Work instructions:
A) Answer each question from the Annapurna Circuit guide, one per line, marked (i), (ii), (iii):
(i) Until when was the area around Naar and Phu closed to trekkers?
(ii) How high is Thorung La?
(iii) Where are the ACAP and TIMS permits issued?
B) Summarize the Annapurna Circuit guide in two sentences.
C) Retype the part of the Annapurna Circuit guide between "The Annapurna Circuit is" and "7000 m peaks.", inclusive.

Passage to read:
The Annapurna Circuit is a classic. With the building of roads from the south on both sides its possible to customize the length of the trek and there are many deviations off the main trail leading you into small villages which to this day are virtually untouched by modern development.
A nice variation of the circuit is the path leading to the villages of Naar and Phu, crossing the Kang La (5322 m) on the way back to the main trail. This area was closed to trekkers until late 2002 and still very few venture off the well-trodden circuit up to these relatively unexplored villages surrounded by many dazzling 7000 m peaks.
From Chame the trek climbs up through beautiful forests, gorges and narrow canyons, past ancient gompas in century old villages. Beyond Manang you can leave the busy trail again by trekking via Tilicho Tal (4920 m), crossing two 5000 m plus passes instead of the customary trail via Thorung La (5415 m).
The main circuit trail has ample guesthouses along the way. If you do plan on deviating from the trail and exploring the two areas mentioned above it’s advisable to check the flow of trekkers at entry point or simply bring a tent in case guesthouse options run out.
If you decide to trek the Annapurna Circuit during the monsoon be aware that the Annapurna region is one of the wetter areas in Nepal and the beginning of the circuit will see quite a bit of rain in the summer months. Manang valley however, receives much less rain than the Pokhara side of the Annapurna range. The driest area in Nepal is Upper Mustang and Manang lies just to the east and is therefore sheltered from the heavy precipitation of the rest of the country. For tips on trekking in Nepal during monsoon head over to the GHT Blog and “7 Tips for Monsoon Trekking“.
March, April, May, September, October, November
Level of Difficulty
Annapurna Conservation Area Project (ACAP) Permit and Trekkers Information Management System (TIMS) Permit. Issued in Kathmandu.

Dataset entries:
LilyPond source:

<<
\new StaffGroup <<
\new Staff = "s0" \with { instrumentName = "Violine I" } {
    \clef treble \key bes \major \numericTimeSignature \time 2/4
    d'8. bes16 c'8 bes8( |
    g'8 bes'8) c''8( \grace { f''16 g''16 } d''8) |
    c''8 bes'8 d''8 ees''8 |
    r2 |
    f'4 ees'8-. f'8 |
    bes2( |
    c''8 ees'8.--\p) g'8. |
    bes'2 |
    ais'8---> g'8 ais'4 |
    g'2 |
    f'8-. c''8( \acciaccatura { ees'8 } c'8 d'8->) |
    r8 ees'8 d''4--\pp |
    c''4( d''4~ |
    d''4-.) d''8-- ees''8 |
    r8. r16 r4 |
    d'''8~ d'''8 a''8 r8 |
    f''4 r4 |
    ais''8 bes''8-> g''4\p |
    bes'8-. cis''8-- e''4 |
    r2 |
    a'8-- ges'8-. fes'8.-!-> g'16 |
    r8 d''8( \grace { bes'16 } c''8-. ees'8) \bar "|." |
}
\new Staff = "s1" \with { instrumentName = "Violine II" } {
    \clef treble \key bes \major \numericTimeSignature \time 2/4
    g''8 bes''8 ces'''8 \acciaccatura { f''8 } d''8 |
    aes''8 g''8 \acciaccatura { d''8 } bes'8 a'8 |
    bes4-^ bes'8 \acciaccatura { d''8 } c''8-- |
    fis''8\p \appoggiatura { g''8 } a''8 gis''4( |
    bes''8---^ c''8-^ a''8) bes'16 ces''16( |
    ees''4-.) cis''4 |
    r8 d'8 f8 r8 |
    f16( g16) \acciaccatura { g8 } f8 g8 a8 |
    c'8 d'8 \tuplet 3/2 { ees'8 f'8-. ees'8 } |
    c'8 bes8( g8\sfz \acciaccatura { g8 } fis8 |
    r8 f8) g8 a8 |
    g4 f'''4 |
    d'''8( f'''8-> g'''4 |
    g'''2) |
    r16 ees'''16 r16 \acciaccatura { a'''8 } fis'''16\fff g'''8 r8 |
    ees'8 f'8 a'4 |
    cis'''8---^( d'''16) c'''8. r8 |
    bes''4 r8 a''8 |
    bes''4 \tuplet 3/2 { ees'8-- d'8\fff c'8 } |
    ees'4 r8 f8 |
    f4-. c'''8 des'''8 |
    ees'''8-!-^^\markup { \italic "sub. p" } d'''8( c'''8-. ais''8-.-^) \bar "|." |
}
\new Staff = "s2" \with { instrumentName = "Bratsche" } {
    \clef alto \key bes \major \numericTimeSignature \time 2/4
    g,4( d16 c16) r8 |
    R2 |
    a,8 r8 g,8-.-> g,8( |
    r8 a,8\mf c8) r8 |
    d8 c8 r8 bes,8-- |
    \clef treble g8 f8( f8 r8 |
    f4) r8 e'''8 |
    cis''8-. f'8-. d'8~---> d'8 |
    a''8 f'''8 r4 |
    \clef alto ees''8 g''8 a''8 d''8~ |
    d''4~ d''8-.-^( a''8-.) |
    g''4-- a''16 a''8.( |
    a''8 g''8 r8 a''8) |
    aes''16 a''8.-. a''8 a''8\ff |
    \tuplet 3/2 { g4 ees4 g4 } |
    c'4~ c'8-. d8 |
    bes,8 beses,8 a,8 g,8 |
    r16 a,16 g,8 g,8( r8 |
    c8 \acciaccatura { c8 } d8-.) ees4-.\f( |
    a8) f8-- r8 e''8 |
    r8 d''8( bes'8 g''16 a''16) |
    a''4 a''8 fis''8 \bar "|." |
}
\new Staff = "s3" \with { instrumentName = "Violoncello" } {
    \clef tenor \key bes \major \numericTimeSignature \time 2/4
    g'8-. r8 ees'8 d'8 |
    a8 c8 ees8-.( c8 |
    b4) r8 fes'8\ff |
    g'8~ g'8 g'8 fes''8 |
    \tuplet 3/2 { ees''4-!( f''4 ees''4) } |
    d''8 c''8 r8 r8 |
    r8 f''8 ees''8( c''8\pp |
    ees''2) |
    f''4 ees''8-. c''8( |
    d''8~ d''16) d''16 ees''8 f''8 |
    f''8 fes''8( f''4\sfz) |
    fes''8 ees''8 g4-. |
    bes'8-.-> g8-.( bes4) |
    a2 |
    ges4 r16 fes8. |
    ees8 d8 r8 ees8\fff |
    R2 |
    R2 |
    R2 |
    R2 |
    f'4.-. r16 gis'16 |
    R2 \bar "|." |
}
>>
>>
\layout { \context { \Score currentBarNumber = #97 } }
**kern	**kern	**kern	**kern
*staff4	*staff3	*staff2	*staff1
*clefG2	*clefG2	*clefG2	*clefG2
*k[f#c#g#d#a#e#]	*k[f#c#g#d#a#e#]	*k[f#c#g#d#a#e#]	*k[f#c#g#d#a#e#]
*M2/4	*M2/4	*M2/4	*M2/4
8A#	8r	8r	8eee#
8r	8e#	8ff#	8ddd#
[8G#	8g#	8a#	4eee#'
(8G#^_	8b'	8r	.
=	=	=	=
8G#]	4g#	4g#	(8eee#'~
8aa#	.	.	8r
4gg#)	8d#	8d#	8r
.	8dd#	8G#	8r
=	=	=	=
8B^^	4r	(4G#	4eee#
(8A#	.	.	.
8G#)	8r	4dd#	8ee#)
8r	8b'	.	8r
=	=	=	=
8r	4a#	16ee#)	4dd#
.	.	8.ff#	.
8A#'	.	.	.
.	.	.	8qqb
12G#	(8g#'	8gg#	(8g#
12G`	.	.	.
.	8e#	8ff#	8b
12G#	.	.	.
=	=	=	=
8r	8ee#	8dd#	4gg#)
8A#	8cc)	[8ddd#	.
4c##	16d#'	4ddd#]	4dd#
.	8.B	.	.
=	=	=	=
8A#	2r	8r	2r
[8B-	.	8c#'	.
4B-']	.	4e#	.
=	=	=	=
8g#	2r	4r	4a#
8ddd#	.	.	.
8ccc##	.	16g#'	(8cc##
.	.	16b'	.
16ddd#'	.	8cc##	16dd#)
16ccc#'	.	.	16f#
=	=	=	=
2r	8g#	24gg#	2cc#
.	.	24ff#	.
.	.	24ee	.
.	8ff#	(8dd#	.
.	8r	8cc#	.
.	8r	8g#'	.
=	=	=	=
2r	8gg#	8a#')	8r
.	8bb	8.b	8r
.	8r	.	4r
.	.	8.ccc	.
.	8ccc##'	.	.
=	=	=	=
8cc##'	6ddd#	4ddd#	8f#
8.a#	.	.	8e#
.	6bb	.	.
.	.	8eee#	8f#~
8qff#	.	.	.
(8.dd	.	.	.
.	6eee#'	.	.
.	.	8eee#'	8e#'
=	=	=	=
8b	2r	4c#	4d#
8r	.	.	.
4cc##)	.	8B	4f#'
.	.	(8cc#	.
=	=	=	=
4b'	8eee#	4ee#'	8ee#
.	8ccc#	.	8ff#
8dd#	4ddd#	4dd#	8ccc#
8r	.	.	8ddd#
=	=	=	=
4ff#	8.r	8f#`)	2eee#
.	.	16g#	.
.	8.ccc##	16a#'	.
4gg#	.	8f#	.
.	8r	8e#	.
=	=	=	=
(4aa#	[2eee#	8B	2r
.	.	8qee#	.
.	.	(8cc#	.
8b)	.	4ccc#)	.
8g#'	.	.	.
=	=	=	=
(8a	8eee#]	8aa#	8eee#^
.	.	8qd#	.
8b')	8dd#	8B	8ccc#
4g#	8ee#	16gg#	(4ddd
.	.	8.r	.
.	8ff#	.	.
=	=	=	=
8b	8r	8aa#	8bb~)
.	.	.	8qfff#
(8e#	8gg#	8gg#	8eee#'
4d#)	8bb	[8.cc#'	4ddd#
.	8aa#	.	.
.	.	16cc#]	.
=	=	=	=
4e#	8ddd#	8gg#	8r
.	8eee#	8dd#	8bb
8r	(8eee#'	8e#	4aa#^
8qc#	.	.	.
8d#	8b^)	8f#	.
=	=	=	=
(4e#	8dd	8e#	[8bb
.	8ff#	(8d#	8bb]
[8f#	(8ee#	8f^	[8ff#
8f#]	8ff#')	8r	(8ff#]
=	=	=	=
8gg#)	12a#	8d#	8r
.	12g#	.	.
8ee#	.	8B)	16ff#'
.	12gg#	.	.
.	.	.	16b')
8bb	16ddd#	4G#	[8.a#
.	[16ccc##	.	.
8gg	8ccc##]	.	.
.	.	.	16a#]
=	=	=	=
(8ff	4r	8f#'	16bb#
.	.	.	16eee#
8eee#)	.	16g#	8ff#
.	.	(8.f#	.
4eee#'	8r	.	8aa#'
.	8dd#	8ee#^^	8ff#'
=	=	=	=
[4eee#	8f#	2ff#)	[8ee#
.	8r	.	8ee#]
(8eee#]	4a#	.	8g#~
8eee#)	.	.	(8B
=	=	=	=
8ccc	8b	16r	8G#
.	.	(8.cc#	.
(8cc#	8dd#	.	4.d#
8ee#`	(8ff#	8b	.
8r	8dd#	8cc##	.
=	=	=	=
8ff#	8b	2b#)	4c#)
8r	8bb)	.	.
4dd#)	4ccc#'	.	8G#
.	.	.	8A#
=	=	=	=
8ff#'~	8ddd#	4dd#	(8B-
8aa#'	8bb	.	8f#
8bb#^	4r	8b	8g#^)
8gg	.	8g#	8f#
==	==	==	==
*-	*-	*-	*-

Responses to the tasks:
A)
(i) Until late 2002.
(ii) 5415 m.
(iii) In Kathmandu.

B) Roads from the south let trekkers customize the length of the Annapurna Circuit, and side routes lead to barely developed villages such as Naar and Phu, crossing the Kang La, or beyond Manang via Tilicho Tal instead of Thorung La. The main trail has ample guesthouses, though a tent is advisable off it, and while the circuit's beginning gets a lot of monsoon rain, Manang valley receives much less.

C)
The Annapurna Circuit is a classic. With the building of roads from the south on both sides its possible to customize the length of the trek and there are many deviations off the main trail leading you into small villages which to this day are virtually untouched by modern development.
A nice variation of the circuit is the path leading to the villages of Naar and Phu, crossing the Kang La (5322 m) on the way back to the main trail. This area was closed to trekkers until late 2002 and still very few venture off the well-trodden circuit up to these relatively unexplored villages surrounded by many dazzling 7000 m peaks.